Um tipo de estratégia do filme: há uma personagem, Rosa, que se encontra pela primeira vez com o tetraplégico, mas eles discutem, a conversa não foi boa. Ela tem um programa de rádio. No dia seguinte, ela pede desculpas ao vivo, e dedica a ele uma música da programação. É um momento bonito, porque Rosa está completamente sozinha no estúdio, e apenas com a voz e apesar da distância, ela precisa colocar uma emoção perdida. No entanto, só conseguimos saber o que está em jogo para Rosa se tivermos a consciência de que ela não sabe se sua dedicatória tem algum sentido, porque ela não sabe se o tetraplégico de fato está escutando ou não o programa. No momento da dedicatória, ela tem essa incerteza íntima. Mas como Amenábar encena isso? Ele corta para o quarto do tetraplégico, mostrando que ele está ouvindo o rádio. Esse plano me ofendeu muito!! Acho que ele foi completamente escroto com essa personagem, com sua intimidade, com o que estava em jogo naquele depoimento, que é não saber se ele estava ouvindo ou não. Já pensaram o que significa a possibilidade de um pedido de desculpas honesto, sincero, profundo, não ser sequer ouvido por quem teria que ouvi-lo? Então, por que cortar para o quarto? Sim, porque dado seu cinema didático, era preciso dar um conforto para o espectador, mostrar imediatamente que uma relação de amizade ali se construía, que ele estava ouvindo, etc ,etc.

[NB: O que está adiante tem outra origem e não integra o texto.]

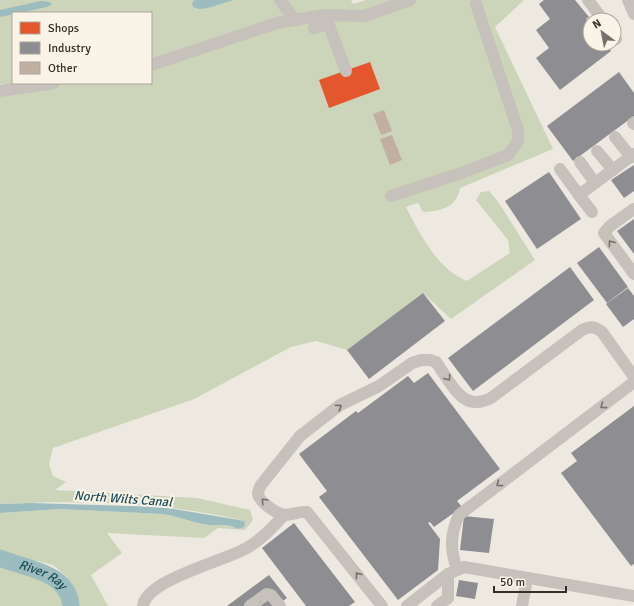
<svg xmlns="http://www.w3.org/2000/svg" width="634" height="606" font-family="Signika,sans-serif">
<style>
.green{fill:#ccd4ba}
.water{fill:#9cbcbf}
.shops{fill:#e4572e}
.industry{fill:#8d8d92}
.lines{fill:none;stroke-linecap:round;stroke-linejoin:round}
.river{stroke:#9cbcbf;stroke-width:17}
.building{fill:#c1afa2}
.minor{stroke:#c6c1ba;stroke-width:12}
.oneway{stroke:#77706a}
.labels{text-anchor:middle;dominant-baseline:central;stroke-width:4;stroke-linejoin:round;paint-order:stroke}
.water-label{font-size:13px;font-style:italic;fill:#1d4f59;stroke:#faf4e8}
</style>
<rect width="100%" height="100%" fill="#ede9e1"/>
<g class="green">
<path d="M 0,0 L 351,0 L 353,4 L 366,0 L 524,0 L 495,27 L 553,149 L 460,188 C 457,208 440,211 423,212 L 418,203 L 406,207 C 420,234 437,269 467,281 L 510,253 L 508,240 L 476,200 L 481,192 L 489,191 L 499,203 L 535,260 L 451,319 L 423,293 L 347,350 L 316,341 L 291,347 L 194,399 L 53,448 L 49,464 L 53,476 L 66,482 L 55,490 L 197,498 L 250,510 L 253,520 L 245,530 L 218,528 L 204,538 L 107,533 L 122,553 L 91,575 L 108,606 L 79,606 L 67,577 L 53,565 L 0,552 L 0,513 L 61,509 L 162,514 C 178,516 193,523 209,525 C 221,527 226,522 237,529 L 245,521 C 167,502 79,500 0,504 L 0,97 L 58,83 L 151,83 L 151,13 L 13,13 L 13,83 L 36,83 L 10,86 L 0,84 Z"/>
<path d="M 0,565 C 24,571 63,575 65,606 L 0,606 Z"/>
</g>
<g class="water">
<path d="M 194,0 L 233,0 L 208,8 L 199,9 L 193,7 L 192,4 Z"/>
<path d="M 41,1 L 50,2 L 52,4 L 47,7 L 0,17 L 0,10 Z"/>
<path d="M 31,503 L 162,507 L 245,521 L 244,527 L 237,529 C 226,522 221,527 209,525 C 193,523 178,516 162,514 L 61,509 L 0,513 L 0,504 Z"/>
</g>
<path class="shops" d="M 370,62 L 380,89 L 329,108 L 319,80 Z"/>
<g class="industry">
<path d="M 544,0 L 575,0 L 589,17 L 586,19 L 590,24 L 590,44 L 606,44 L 611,51 L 560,90 L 536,58 L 549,48 L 536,30 L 550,19 L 539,4 Z"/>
<path d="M 619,72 L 634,93 L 634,116 L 573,161 L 547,126 Z"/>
<path d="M 634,165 L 634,191 L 624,198 L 611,180 Z"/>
<path d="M 549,172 L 581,219 L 537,249 L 505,201 Z"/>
<path d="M 634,219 L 634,254 L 617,231 Z"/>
<path d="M 599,247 L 628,287 L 607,303 L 577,263 Z"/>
<path d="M 570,267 L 594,300 L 473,391 L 448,358 Z"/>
<path d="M 628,288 L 634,296 L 634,319 L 623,327 L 606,304 Z"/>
<path d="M 423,293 L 445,321 L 369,379 L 347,350 Z"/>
<path d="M 428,373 L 500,469 L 457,501 L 462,507 L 434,527 L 430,522 L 428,523 L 440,539 L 438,570 L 398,600 L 319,497 L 327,491 L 299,454 L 356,411 L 358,413 L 408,376 L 414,383 Z"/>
<path d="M 634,406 L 634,564 L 631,566 L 561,473 L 577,461 L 571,453 Z"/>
<path d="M 464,516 L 494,519 L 489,553 L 460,550 Z"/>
<path d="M 294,523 L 355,602 L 349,606 L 306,606 L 262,548 Z"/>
<path d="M 269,575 L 287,598 L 276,606 L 227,606 Z"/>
<path d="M 459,580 L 478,583 L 475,599 L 456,596 Z"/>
</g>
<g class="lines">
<path class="river" id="s1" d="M 0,558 C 26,569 68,571 71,606"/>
</g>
<g class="building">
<path d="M 384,110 L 392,131 L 381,135 L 373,114 Z"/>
<path d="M 392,135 L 402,160 L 390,165 L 380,139 Z"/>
</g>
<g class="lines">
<g class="minor">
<path d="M 280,0 L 294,19"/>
<path d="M 588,0 L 603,20"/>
<path d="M 628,0 L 634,14"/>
<path d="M 325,15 L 346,71"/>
<path d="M 314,28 L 328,24"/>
<path d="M 614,35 L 616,39"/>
<path d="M 151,65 L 277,23 L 325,15 L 364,16 L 410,0"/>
<path d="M 0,91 L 54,83"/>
<path d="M 633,123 L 634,124"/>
<path d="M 615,137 L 631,157"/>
<path d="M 597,151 L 613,170"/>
<path d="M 580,162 L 595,183"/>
<path d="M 560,169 L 579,195 L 634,154"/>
<path d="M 579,195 L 592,212"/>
<path d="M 391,196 L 461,173 L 508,155 L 518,141 L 518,130 L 476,4"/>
<path d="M 634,209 L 610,226 L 604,233 L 634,274"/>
<path d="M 457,569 C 450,550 450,534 459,515 L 634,382"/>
<path d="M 143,606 C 146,580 223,561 245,549 C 260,541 273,527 284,515"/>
<path d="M 250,606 L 267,594 L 271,595 L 280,606"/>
<path d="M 382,606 L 307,512 C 299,511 293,515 285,515 C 277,514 259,502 258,494 C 258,491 260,487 261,485 L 300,436 L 340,405 L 379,386 L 412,363 L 421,360 L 430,360 L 436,362 C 451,383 462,413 491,398 L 582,330 C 591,326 594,326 602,332 L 634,377"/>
<path d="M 407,606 L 448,574 L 464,567 L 634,596"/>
<path d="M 437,606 L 448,598 L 448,574"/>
<path d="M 522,606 L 527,579"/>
</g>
</g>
<defs><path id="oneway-chevron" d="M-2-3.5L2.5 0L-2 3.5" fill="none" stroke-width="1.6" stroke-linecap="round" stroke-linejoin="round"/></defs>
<g class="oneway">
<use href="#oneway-chevron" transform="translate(611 243) rotate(-126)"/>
<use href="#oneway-chevron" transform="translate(448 378) rotate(54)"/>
<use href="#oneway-chevron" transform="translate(603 406) rotate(143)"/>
<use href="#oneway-chevron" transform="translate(339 407) rotate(-34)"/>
<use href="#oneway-chevron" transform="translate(499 484) rotate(143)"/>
<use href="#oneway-chevron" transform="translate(264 501) rotate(-134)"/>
<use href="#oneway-chevron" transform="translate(358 575) rotate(-128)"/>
</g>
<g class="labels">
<g class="water-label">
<text transform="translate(123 499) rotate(4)">North Wilts Canal</text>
<text stroke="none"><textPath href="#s1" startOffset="46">River Ray</textPath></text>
</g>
</g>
<rect x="12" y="12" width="140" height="72" fill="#faf4e8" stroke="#aca59b"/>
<rect x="20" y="22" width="20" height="12" fill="#e4572e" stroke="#aca59b"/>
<text x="48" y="32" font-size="12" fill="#372e28">Shops</text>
<rect x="20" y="42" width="20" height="12" fill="#8d8d92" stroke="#aca59b"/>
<text x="48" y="52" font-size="12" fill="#372e28">Industry</text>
<rect x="20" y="62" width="20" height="12" fill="#c1afa2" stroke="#aca59b"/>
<text x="48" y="72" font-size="12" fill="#372e28">Other</text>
<g transform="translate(602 32) rotate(328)"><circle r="19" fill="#faf4e8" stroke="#aca59b"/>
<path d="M0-3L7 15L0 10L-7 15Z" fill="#776f69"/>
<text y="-6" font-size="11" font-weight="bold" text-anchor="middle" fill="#372e28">N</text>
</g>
<path d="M494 586v6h72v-6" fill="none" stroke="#372e28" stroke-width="2"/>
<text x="500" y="586" font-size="12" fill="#372e28" stroke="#faf4e8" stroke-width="3" paint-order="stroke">50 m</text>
</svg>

O que significa liberdade? Segundo o Aurélio, o poder de fazer ou deixar de fazer alguma coisa. E como Mar Adentro encena seu “estudo sobre a liberdade”? Mar Adentro é um filme de propaganda, porque pega um ou dois chavões sobre a eutanásia e repete indefinidamente, até que se torne verdade. Mas creio que “liberdade” e “verdade” no cinema, na arte, na sociedade, na vida, significam a possibilidade de um olhar outro, humano, sem prontas respostas. Como ainda é possível viver de forma “livre”, “verdadeira”, num mundo em que as imagens estão tão banalizadas, em que tudo é um clichê? Fascista, Mar Adentro afasta o espectador desse caminho, porque tudo no filme já é previamente dado, não existindo portanto nenhum possibilidade de emoção, de carinho, de verdade, de cinema.